Desde que comienza la última película de Andrey Zvyagintsev con la música de un teclado punzante y unas imágenes blancas como el olvido hasta que termina de similar manera, hay en Sin amor (Nelyubov, 2017) un no sé qué como del fin del mundo. Algo inquietante. En un momento la radio habla de ello: el gobierno ha decidido prohibir la propaganda sobre el fin del mundo en diciembre de 2012 -según la profecía Maya- porque contribuye al creciente estado de ánimo apocalíptico y a la depresión nacional. Es un sentimiento indefinido, porque, en contra de lo que pueda parecer, las lecturas sociopolíticas de Sin amor funcionan mejor desde su tono que desde la alegoría.
Es solo tras fijar este tono que la cámara acudirá a un colegio -bandera rusa ondeando en la puerta- para anclarlo en una historia concreta: la desaparición y olvido del joven Alyosha. Sus padres están viviendo un divorcio tormentoso y Alyosha es el principal obstáculo. Ambos quieren empezar de nuevo con otra pareja y sin hijos (ella) o con otro que está en camino (él). Buscan el amor, tienen derecho a ser felices, dicen, y el hijo en común les impide hacer borrón y cuenta nueva. El niño es la víctima colateral de todo ello; más que de la crueldad, de la irresponsabilidad y el egoísmo de una forma de ser autoinvestida del derecho a ser feliz caiga quien caiga y reconocible más allá de fronteras nacionales. Sobre todo, Alyosha es víctima del olvido: cuando desaparece, sus padres no se dan cuenta hasta que les llaman del colegio dos días después.
La mayor parte de Sin amor se dedica a mostrar de frente y con precisión quirúrgica los paralelismos y variaciones entre ambos progenitores: su día a día en la familia, en el trabajo, con los nuevos amantes y su distinta reacción al trauma de la desaparición de Alyosha; sin regodearse en la miseria ni condenarlos, pero definitivamente sin amor por ellos.
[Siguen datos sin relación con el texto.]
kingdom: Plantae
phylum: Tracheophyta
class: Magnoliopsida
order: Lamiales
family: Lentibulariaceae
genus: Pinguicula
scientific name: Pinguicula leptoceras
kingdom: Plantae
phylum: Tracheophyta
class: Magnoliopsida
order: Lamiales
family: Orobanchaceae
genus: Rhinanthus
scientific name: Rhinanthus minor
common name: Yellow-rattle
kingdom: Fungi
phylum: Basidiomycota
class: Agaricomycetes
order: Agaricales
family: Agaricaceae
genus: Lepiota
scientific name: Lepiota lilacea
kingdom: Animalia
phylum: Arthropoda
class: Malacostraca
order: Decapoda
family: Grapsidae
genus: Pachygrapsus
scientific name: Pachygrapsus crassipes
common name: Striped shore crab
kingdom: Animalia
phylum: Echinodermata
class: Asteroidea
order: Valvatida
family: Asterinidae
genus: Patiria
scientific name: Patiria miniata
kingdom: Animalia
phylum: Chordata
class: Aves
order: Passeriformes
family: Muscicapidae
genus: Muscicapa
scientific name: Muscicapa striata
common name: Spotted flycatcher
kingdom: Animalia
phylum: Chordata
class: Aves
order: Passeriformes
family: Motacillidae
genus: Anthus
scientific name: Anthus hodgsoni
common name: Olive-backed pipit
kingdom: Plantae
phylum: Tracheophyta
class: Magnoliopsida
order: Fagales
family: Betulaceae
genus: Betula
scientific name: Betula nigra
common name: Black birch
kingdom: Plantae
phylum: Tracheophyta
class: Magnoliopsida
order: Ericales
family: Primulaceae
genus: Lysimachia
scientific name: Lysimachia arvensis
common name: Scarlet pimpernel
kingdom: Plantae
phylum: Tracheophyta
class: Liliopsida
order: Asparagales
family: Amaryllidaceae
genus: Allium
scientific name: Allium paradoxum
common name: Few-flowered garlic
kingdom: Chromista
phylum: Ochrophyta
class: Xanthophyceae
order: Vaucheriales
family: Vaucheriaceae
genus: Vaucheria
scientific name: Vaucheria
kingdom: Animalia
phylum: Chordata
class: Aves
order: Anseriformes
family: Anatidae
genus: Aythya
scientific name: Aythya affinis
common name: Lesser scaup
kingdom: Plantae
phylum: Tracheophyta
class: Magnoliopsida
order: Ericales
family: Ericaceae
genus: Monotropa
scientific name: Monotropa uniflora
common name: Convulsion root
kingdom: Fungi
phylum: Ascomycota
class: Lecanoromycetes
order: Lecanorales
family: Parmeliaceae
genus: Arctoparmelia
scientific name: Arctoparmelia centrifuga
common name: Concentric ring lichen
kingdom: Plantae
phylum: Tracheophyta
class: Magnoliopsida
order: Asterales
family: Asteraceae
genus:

Él, Boris, podría representar ese sector de la clase media rusa que ha decidido despreocuparse de las cosas y que baila el agua al resurgir del tradicionalismo ortodoxo para no complicarse la vida. Ella, Zhenya, tiene la belleza dura y fría que sólo esculpen en un salón de belleza, vive pegada a su iPhone y se ha reemparejado con un hombre adinerado y un moderno apartamento en las alturas. Lo más parecido a un clímax para ambos tiene lugar en una morgue, ante un cadáver que podría ser el de su hijo; filmado en un plano frontal, con ambos a la misma altura reaccionando cada uno a su manera. No hay redención para ellos, que hasta la desaparición de Alyosha sólo querían olvidar. Pero tras su desaparición efectiva lo que les queda es la farsa de un olvido imposible.
El resto del tiempo, cuando la cámara no sigue a Boris ni a Zhenya, Sin amor podría ser una película sobrenatural. En el bosque en que pudo desaparecer el niño, con sus árboles retorcidos, sus ramas desnudas, los fríos estanques y el sonido de los graznidos se puede sentir el viento helado y la presencia de algo reprimido y al acecho en los huecos de los árboles; los espacios desolados, los edificios en ruinas y una antena gigante en mitad del bosque podrían abrir un film de ciencia ficción; y la música desconcertante se parece a la de otras propuestas de género autorales como La región salvaje (2016) del mexicano Amat Escalante.
Más allá de la historia, de los personajes y de la desaparición de Alyosha hay algo, ese no sé qué con el que empezábamos y que la cámara trata de mirar, de hacer zoom. Algo que por más que se esfuerce Rusia -por más que nos esforcemos todos- no puede ser prohibido ni olvidado. Porque pasará el otoño, llegará diciembre y tal vez no el fin del mundo pero sí el invierno, la nieve y el olvido aparente, y seguiremos haciéndonos selfies y queriendo ser felices; pero siempre permanecerá la huella de lo que se quiso olvidar. Aunque sea una cinta entre los árboles nevados agitada por el frío viento de invierno.
Lo mejor: La belleza aplastante y evocadora de sus imágenes.
Lo peor: Las fáciles y equívocas lecturas alegóricas a que se presta y que reducen todo el poder sugestivo de lo visual.